Is Marriage Ideal?

Marriage is undeniably inescapable in Wilde’s play, An Ideal Husband. It seems that there are as many perceptions of marriage as there are characters in the play, as each main character views the prospect (or reality) of marriage completely differently. Though the institution is mocked constantly throughout the play, its importance is never understated, even by those desiring to be life-long bachelors. Even Lord Goring, one of Wilde’s more obvious insert characters, says to Robert, “No man should have a secret from his own wife.” Though he immediately follows this statement up with the qualification, “She invariably finds it out.” Even Goring is ultimately unable to avoid married life, as the play concludes to his marriage to Mabel, though their wedding is itself a parody of marriage itself, as Mabel expresses disgust at the very idea that Goring would be an ideal husband to her. 

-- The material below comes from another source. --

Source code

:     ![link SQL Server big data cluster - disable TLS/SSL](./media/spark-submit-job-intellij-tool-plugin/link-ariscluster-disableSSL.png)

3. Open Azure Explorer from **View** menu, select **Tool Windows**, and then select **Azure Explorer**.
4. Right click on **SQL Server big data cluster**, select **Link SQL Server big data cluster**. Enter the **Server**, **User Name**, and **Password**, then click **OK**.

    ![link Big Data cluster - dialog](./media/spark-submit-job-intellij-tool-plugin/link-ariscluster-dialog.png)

It seems that, through heavily parodying the idea of marriage, but never reducing it to absurdity, that the play is recognizing that all things worth parodying must have at least some level of importance in society. In this way, An Ideal Husband is far from anti-marriage, just as The Importance of Being Earnest is far from being anti-posh, rather both seek to point out the absurdity of real life, without reducing real life to mere absurdity. 

This is not to say that An Ideal Husband is pro-marriage or even neutral on the subject, but rather that it is able to make its criticisms of marriage more effectively by recognizing its importance, something that would not be possible if Wilde painted the institution as wholly undesirable and negative. Overall, I think it is clear that there are a lot of moving parts in An Ideal Husband, and if you read past the incredibly rich and witty dialogue, you can see Wilde toeing the line of what can and cannot be said, or performed on stage. 

One thought on “Is Marriage Ideal?”

  1. This is a great post that touches on what makes Wilde’s criticism in the play so effective. The upper class audience is able to laugh as Wilde seemingly pokes fun at their lifestyles, but upon closer look, the play is a profound criticism on not only marriage but high society as well. I think it’s also interesting to consider how this criticism works within the form of the “well-made play” or “drawing room comedy.” The final stage, or “restoration,” is the most significant given that the social order is seemingly restored. Mrs. Chevely’s efforts to ruin Sir Robert Chiltern ultimately fail, and Lady Chiltern reminds us that men’s lives are of more value than women’s (579). While the social order is restored on the surface, the ending of the play only serves to further Wilde’s criticism. Despite the recognition of the issues that come with idealizing people and forcing them into types, the characters really experience no growth other than that Lady Chiltern becomes more relaxed in her views of morality. I think this resolution further connects to the point we talked about in class of Wilde’s perception of the upper classes as “bored.” The play takes place in 24 hours, and the characters resume life as it was.